[[ TASK INPUTS, beginning ]]
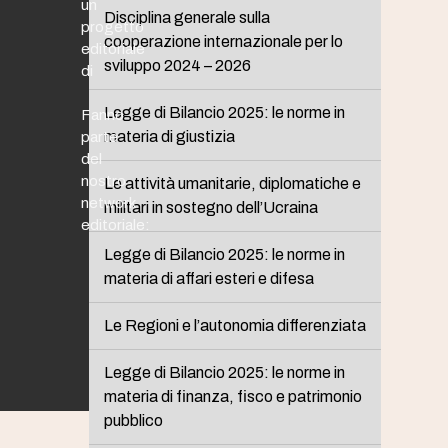
un
Disciplina generale sulla
progetto
cooperazione internazionale per lo
editoriale
sviluppo 2024 – 2026
di
Legge di Bilancio 2025: le norme in
Fanno
materia di giustizia
parte
del
nostro
Le attività umanitarie, diplomatiche e
network
militari in sostegno dell’Ucraina
editoriale:
Legge di Bilancio 2025: le norme in
materia di affari esteri e difesa
Le Regioni e l’autonomia differenziata
Legge di Bilancio 2025: le norme in
materia di finanza, fisco e patrimonio
pubblico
[[ TASK INPUTS, end ]]
> **THE PROBLEM**
Print all entries exactly; skip the pictures.

> **OUTPUT OF THE TASK**
un
Disciplina generale sulla
progetto
cooperazione internazionale per lo
editoriale
sviluppo 2024 – 2026
di
Legge di Bilancio 2025: le norme in
Fanno
materia di giustizia
parte
del
nostro
Le attività umanitarie, diplomatiche e
network
militari in sostegno dell’Ucraina
editoriale:
Legge di Bilancio 2025: le norme in
materia di affari esteri e difesa
Le Regioni e l’autonomia differenziata
Legge di Bilancio 2025: le norme in
materia di finanza, fisco e patrimonio
pubblico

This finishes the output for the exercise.